Facilitating Li-Ion Battery Advancement With Hard X-ray Photoelectron Spectroscopy

Portable electronic devices and the robust research effort to improve batteries supplying power to them have increased each other’s popularity for more than 30 years. This has furnished batteries that work acceptably well for handheld electronics, but are insufficient for more demanding applications like electric vehicles.
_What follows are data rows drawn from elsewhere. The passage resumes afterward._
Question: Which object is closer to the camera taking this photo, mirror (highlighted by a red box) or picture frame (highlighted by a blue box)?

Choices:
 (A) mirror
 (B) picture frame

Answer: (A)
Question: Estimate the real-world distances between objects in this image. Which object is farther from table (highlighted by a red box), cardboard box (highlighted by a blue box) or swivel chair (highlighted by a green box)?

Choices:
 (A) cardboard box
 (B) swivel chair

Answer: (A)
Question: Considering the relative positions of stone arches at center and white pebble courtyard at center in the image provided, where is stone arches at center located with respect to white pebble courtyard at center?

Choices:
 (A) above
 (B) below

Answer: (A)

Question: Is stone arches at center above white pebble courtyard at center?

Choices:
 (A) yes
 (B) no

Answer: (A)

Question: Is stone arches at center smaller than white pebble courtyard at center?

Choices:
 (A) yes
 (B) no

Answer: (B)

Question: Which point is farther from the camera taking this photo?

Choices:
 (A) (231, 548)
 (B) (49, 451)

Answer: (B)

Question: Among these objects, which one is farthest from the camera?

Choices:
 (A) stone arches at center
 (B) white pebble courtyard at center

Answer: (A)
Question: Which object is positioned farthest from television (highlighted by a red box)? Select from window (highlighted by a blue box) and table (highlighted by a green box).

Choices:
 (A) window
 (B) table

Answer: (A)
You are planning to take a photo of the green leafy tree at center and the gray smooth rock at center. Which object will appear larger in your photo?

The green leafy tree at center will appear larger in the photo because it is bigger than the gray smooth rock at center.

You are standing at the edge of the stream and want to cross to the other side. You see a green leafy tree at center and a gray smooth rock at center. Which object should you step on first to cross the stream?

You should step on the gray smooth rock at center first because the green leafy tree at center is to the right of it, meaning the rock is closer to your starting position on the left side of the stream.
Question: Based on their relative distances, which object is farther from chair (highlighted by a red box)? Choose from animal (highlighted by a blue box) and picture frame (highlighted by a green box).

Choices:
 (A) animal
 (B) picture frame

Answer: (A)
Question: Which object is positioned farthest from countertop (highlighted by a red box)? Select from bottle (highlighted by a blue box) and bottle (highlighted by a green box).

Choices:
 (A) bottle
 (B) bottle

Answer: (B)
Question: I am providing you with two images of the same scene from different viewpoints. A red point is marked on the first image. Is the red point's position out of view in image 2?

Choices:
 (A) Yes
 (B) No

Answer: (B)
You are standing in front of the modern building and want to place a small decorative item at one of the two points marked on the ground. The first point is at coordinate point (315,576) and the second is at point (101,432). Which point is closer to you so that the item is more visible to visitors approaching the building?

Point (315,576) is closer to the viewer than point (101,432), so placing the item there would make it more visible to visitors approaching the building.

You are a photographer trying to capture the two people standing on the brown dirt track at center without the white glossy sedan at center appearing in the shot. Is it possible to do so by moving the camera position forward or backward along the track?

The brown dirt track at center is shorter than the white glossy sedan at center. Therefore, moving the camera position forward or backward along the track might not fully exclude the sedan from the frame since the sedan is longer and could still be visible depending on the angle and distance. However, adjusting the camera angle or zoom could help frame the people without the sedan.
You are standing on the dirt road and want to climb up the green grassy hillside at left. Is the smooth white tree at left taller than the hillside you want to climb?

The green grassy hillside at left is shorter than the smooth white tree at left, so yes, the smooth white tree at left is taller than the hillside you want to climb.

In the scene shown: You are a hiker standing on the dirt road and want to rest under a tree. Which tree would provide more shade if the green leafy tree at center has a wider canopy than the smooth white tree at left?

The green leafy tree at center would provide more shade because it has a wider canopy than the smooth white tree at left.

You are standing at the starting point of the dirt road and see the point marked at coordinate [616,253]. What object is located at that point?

Greater energy density and power output, as well as reduced charging time and cost, for instance, are desirable facets next-generation batteries ought to have in order to facilitate industrial conversion to hybrid and all-electric vehicles. Researchers across industry and academia are presently attempting to improve battery technology to meet these goals. \\ \\ Many attempts to improve battery technology, both successful and unsuccessful, may be characterized by analysis of a passivation layer that grows on battery electrodes during regular charge/discharge cycling. X-ray photoelectron spectroscopy (XPS) is a popular tool for this analysis but the higher energy version of this technique, HAXPES, can offer additional information, including depth-sensitive profiling of the chemical environment using synchrotron radiation. \\ \\ Some of the most pressing challenges to development of superior Li-ion rechargeable battery solutions for demanding applications are presented, as well as proposed solutions and lessons learned about them from HAXPES analysis performed at Brookhaven National Laboratory and at the Canadian Light Source.